--- SOURCE DOCUMENT Enclosed Below ---

Polar Coordinates for Point (-5, 3√7) | Solving Using Pythagorean Theorem

[imy786]

1. Homework Statement


A point has coordinates (−5, 3*square root of 7).
What is the polar coordinates of this point?

(in the form a,b)


2. Homework Equations


x= rcos theta
y=rsin theta

3. The Attempt at a Solution

Using phythagoras thrown

-5=x=rcos theta (eq 1)
3*square root 7=Y=rsin theta (eq 2)

r=-5/cos theta
r=3*square root 7 / sin theta

 

[Mark44]

1. Homework Statement


A point has coordinates (−5, 3*square root of 7).
What is the polar coordinates of this point?

(in the form a,b)


2. Homework Equations


x= rcos theta
y=rsin theta

3. The Attempt at a Solution

Using phythagoras thrown

I don't see that you have actually used the Pythagoras Theorem. Isn't r² = x² + y²?

--- End of Enclosed SOURCE DOCUMENT ---
--- THE DATA Enclosed Below ---

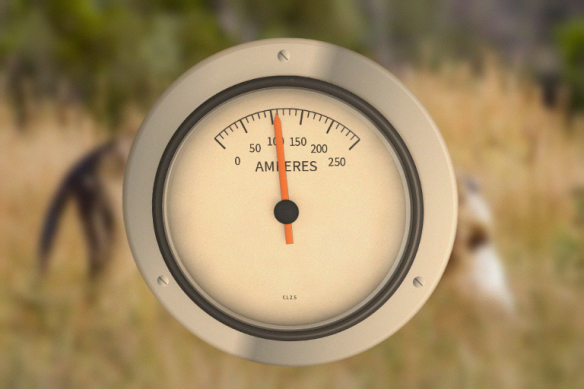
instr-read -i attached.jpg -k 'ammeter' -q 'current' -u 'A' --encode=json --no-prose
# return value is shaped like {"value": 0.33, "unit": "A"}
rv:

--- End of Enclosed THE DATA ---

- TASK TO COMPLETE
Carry on the polar coordinates thread from its last line. The material has nothing to do with the polar coordinates thread.

- OUTPUT OF THE TASK
It might be helpful to draw a right triangle, with base x, altitude y, and hypotenuse r.

-5=x=rcos theta (eq 1)
3*square root 7=Y=rsin theta (eq 2)

r=-5/cos theta
r=3*square root 7 / sin theta

 

[grzz]

Try to find the value of r by eliminating $\theta$ using sin$^{2}$$\theta$ + cos$^{2}$$\theta$ = 1.

 

[imy786]

(-5)^2=r^2cos^2 theta (eq 1)
25 = r^2cos^2
r^2 = 25 / cos^2
r^2 = 25 / (1 - sin ^2 theta)
r^2 * (1 - sin ^2 theta) = 25
(1 - sin ^2 theta) = 25 / r^2
1 - (25 / r^2) = sin ^2 theta

(3)^2* ( 7) =Y=r^2sin^2 theta (eq 2)
9*7 = r^2sin^2 theta
64 = r^2 (sin^2 theta)
r^2 = 64 / sin^2 theta
r^2* sin^2 theta = 64
sin^2 theta = 64 /r^2

1 - (25 / r^2) = 64 /r^2
r^2 - (25*r^2 / r^2) = 64
r^2 - (25) = 64
r^2 = 64-25
r^2 = 39
r = =/- (square root of 39)

Polar co-ordinates of the point?

 

[verty]

x = r cos(theta)
y = r sin(theta)

hmm, I know x and y but not r and theta. I have two unknowns. I need to eliminate r or theta. How can I do that?

if I can eliminate r, I can find theta.
if I can eliminate theta, I can find r.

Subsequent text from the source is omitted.